If one of your friends made the face for “sadly disgusted,” would you be able to tell the difference between that and “fearfully angry?” Maybe if I knew the context and hung out with the person all the time I could make a reasonable guess, but that’s all it’d be—a guess. Maybe that’s why I so often find myself asking (usually jokingly) “what’s with the face?”

Not so with the computer. Turns out that there’s surprisingly little variety between Americans when it comes to facial expressions. Nearly everyone activates the exact same muscles to express “happiness,” but they also activate the same muscles to show off “happily surprised.”

That’s part of the usefulness of this research—by using a computer to analyze facial expressions, we can show that we’re not all that different after all. But beyond that, lead researcher Shichuan Du thinks that face-analyzing computers can be used to diagnose certain mental disorders such as autism, schizophrenia, and PTSD, because people suffering from those disorders often react differently to social cues than others.

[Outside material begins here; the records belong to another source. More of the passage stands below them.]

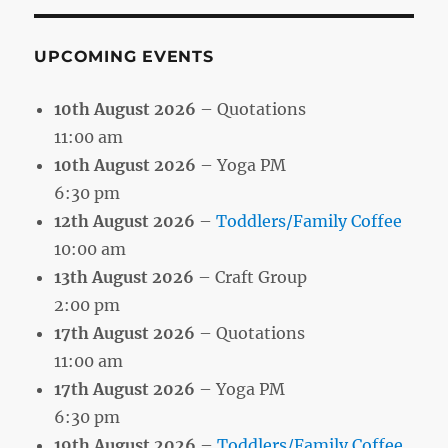
UPCOMING EVENTS
10th August 2026
– Quotations
11:00 am
10th August 2026
– Yoga PM
6:30 pm
12th August 2026
–
Toddlers/Family Coffee
10:00 am
13th August 2026
– Craft Group
2:00 pm
17th August 2026
– Quotations
11:00 am
17th August 2026
– Yoga PM
6:30 pm
19th August 2026
–
Toddlers/Family Coffee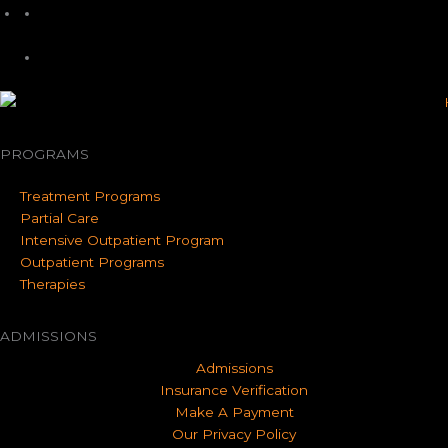
PROGRAMS
Treatment Programs
Partial Care
Intensive Outpatient Program
Outpatient Programs
Therapies
ADMISSIONS
Admissions
Insurance Verification
Make A Payment
Our Privacy Policy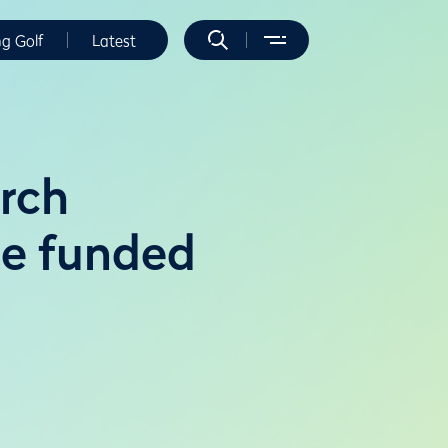
ng Golf
Latest
arch
ree funded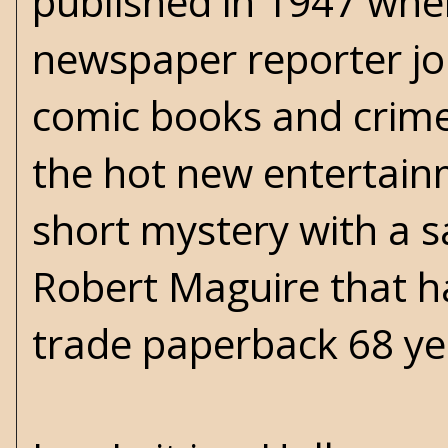
published in 1947 whe
newspaper reporter job
comic books and crime
the hot new entertain
short mystery with a sa
Robert Maguire that h
trade paperback 68 yea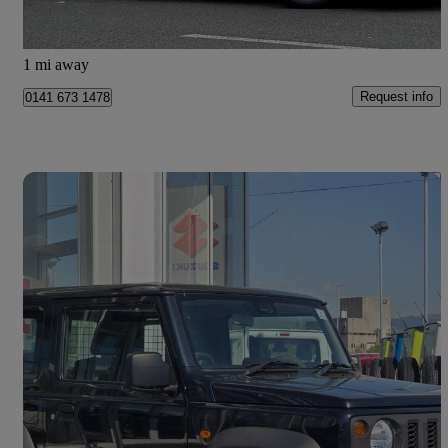
Glasgow
1 mi away
Request info
0141 673 1478
Save 
2024 Suzuki Jimny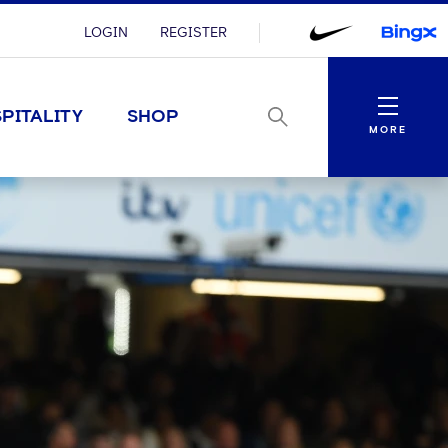
LOGIN
REGISTER
Menu
PITALITY
SHOP
MORE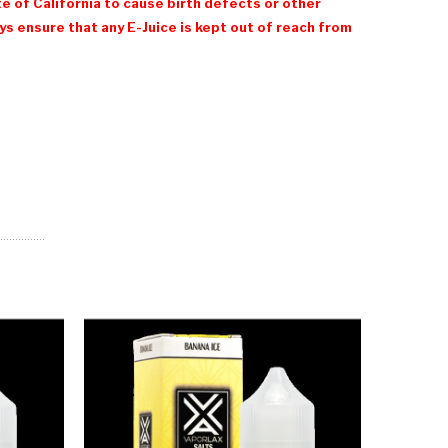
e of California to cause birth defects or other
 ensure that any E-Juice is kept out of reach from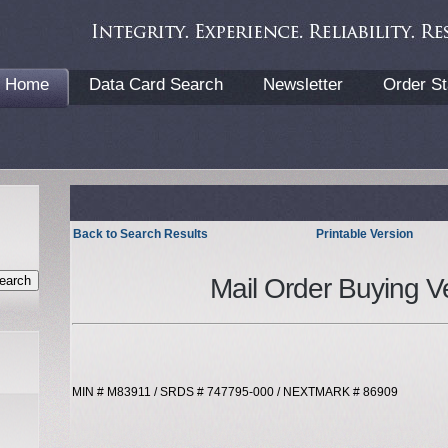
Home
Data Card Search
Newsletter
Order St
Back to Search Results
Printable Version
Mail Order Buying V
MIN # M83911 / SRDS # 747795-000 / NEXTMARK # 86909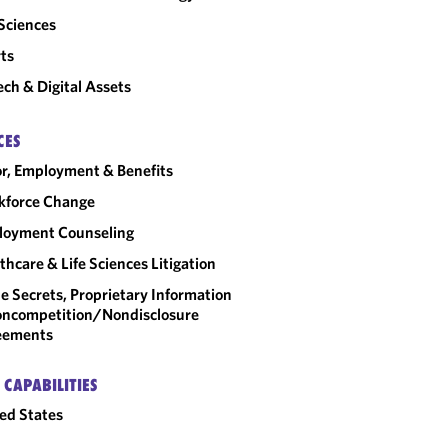
 Sciences
ts
ech & Digital Assets
CES
r, Employment & Benefits
kforce Change
loyment Counseling
thcare & Life Sciences Litigation
e Secrets, Proprietary Information
ncompetition/​Nondisclosure
eements
 CAPABILITIES
ed States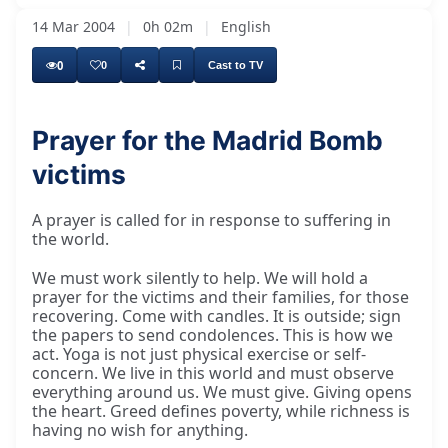
14 Mar 2004
|
0h 02m
|
English
0
0
Cast to TV
Prayer for the Madrid Bomb
victims
Unfortunately, many things are happening in
A prayer is called for in response to suffering in
the world.
We must work silently to help. We will hold a
prayer for the victims and their families, for those
recovering. Come with candles. It is outside; sign
the papers to send condolences. This is how we
act. Yoga is not just physical exercise or self-
concern. We live in this world and must observe
everything around us. We must give. Giving opens
the heart. Greed defines poverty, while richness is
having no wish for anything.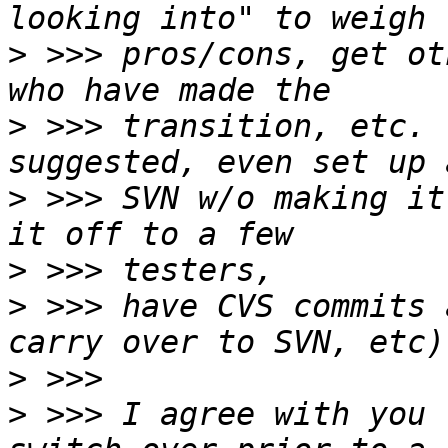
>
 >>> pros/cons, get ot
>
 >>> transition, etc. 
>
 >>> SVN w/o making it
>
>
 >>> have CVS commits 
>
>
 >>> I agree with you 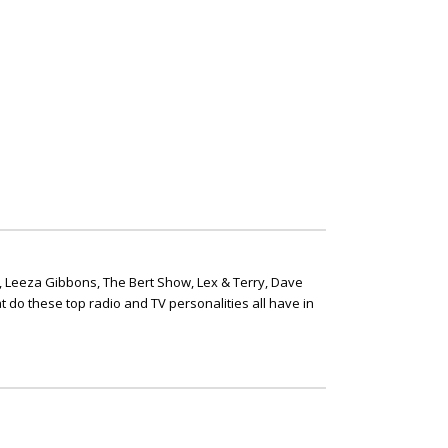
, Leeza Gibbons, The Bert Show, Lex & Terry, Dave
t do these top radio and TV personalities all have in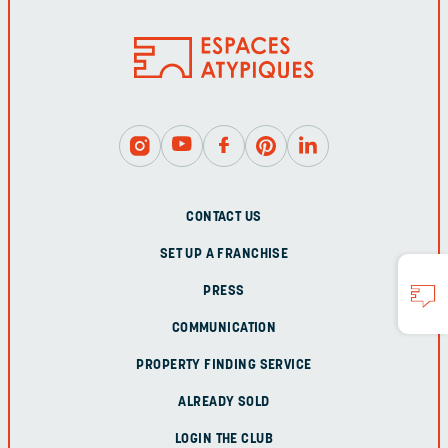
CONTACT US
SET UP A FRANCHISE
PRESS
COMMUNICATION
PROPERTY FINDING SERVICE
ALREADY SOLD
LOGIN THE CLUB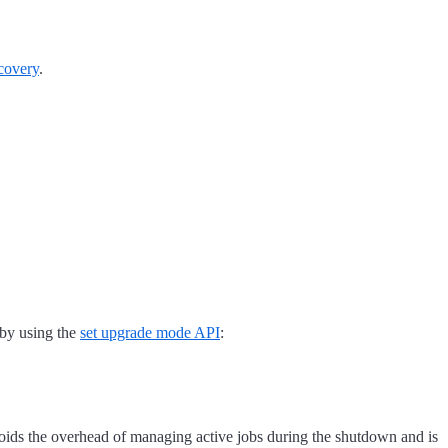
covery
.
 by using the
set upgrade mode API
:
voids the overhead of managing active jobs during the shutdown and is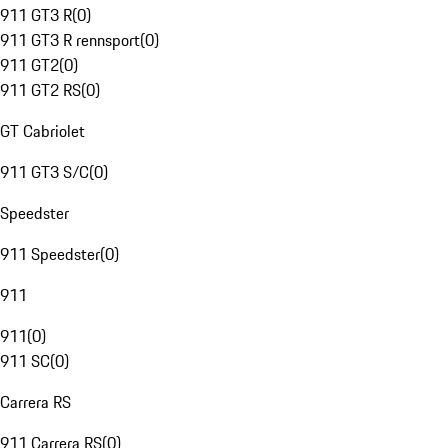
911 GT3 R
(
0
)
911 GT3 R rennsport
(
0
)
911 GT2
(
0
)
911 GT2 RS
(
0
)
GT Cabriolet
911 GT3 S/C
(
0
)
Speedster
911 Speedster
(
0
)
911
911
(
0
)
911 SC
(
0
)
Carrera RS
911 Carrera RS
(
0
)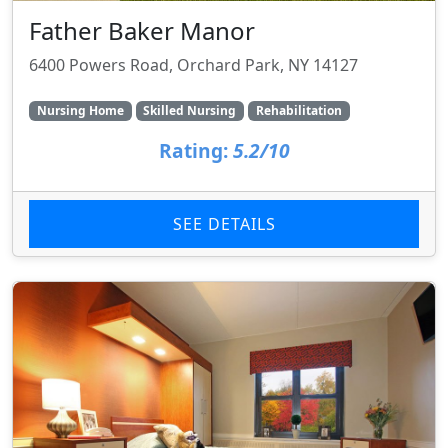
Father Baker Manor
6400 Powers Road, Orchard Park, NY 14127
Nursing Home
Skilled Nursing
Rehabilitation
Rating:
5.2/10
SEE DETAILS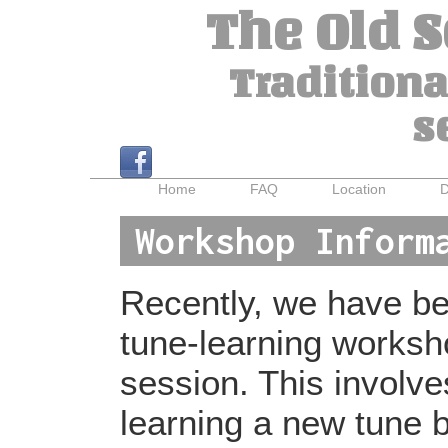
The Old 
Traditiona
s
Home
FAQ
Location
D
Workshop Inform
Recently, we have bee
tune-learning worksh
session. This involv
learning a new tune b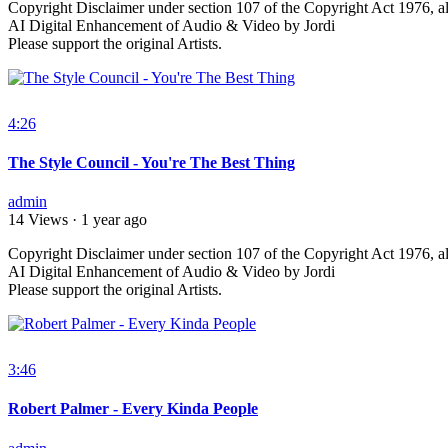
⁣Copyright Disclaimer under section 107 of the Copyright Act 1976, al
AI Digital Enhancement of Audio & Video by Jordi
Please support the original Artists.
4:26
The Style Council - You're The Best Thing
admin
14 Views
·
1 year ago
⁣Copyright Disclaimer under section 107 of the Copyright Act 1976, al
AI Digital Enhancement of Audio & Video by Jordi
Please support the original Artists.
3:46
Robert Palmer - Every Kinda People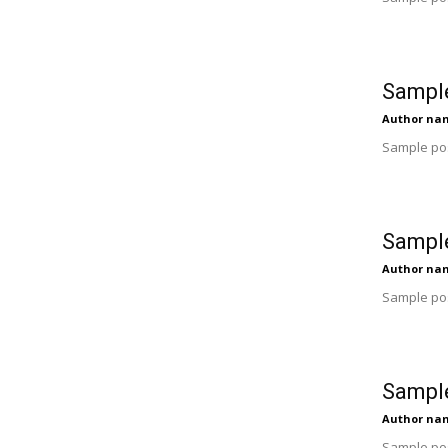
Sample
Author na
Sample pos
Sample
Author na
Sample pos
Sample
Author na
Sample pos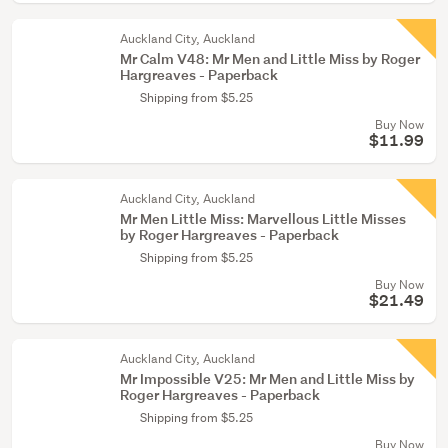
Auckland City, Auckland
Mr Calm V48: Mr Men and Little Miss by Roger
Hargreaves - Paperback
Shipping from $5.25
Buy Now
$11.99
Auckland City, Auckland
Mr Men Little Miss: Marvellous Little Misses
by Roger Hargreaves - Paperback
Shipping from $5.25
Buy Now
$21.49
Auckland City, Auckland
Mr Impossible V25: Mr Men and Little Miss by
Roger Hargreaves - Paperback
Shipping from $5.25
Buy Now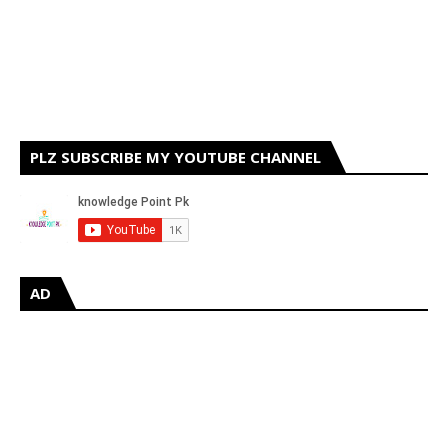
PLZ SUBSCRIBE MY YOUTUBE CHANNEL
AD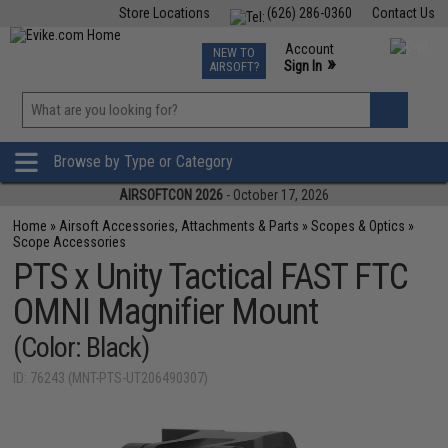
Store Locations
(626) 286-0360
Contact Us
Airsoft
Fishing
Air Gun
TCG
Events
Account
NEW TO
0
»
Sign In
AIRSOFT?
Phone Support M-F 7am-5pm PST
View
»
Wishlist
Browse by Type or Category
AIRSOFTCON 2026
- October 17, 2026
Home
»
Airsoft Accessories, Attachments & Parts
»
Scopes & Optics
»
Scope Accessories
PTS x Unity Tactical FAST FTC
OMNI Magnifier Mount
(Color: Black)
ID: 76243 (MNT-PTS-UT206490307)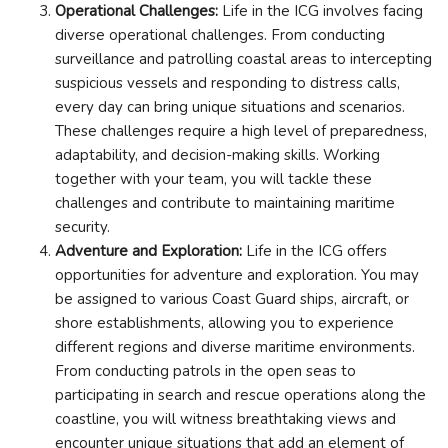
Operational Challenges:
Life in the ICG involves facing
diverse operational challenges. From conducting
surveillance and patrolling coastal areas to intercepting
suspicious vessels and responding to distress calls,
every day can bring unique situations and scenarios.
These challenges require a high level of preparedness,
adaptability, and decision-making skills. Working
together with your team, you will tackle these
challenges and contribute to maintaining maritime
security.
Adventure and Exploration:
Life in the ICG offers
opportunities for adventure and exploration. You may
be assigned to various Coast Guard ships, aircraft, or
shore establishments, allowing you to experience
different regions and diverse maritime environments.
From conducting patrols in the open seas to
participating in search and rescue operations along the
coastline, you will witness breathtaking views and
encounter unique situations that add an element of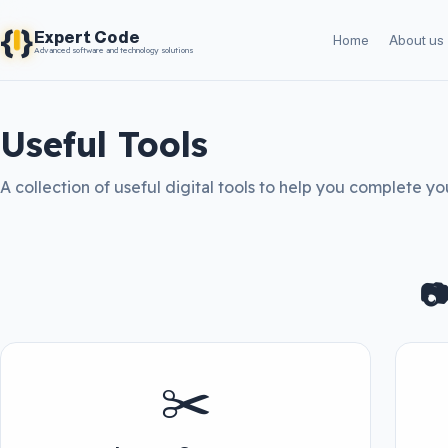
{
}
Expert Code
Home
About us
Advanced software and technology solutions
Useful Tools
A collection of useful digital tools to help you complete you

“A particular area of interest is the perception of facial expressions of compound emotions in psychiatric disorders, social and cognitive impairments, and studies of pain,” Du wrote in Proceedings of the National Academy of Sciences.

But, more obviously, it’s another step towards machines that can decipher what we feel, tell us apart, and talk to use. In that context, it’s easy to imagine a future filled with robotic companions and therapists. As for me, I'll still be trying to figure out what the heck the emoticon >:-O means.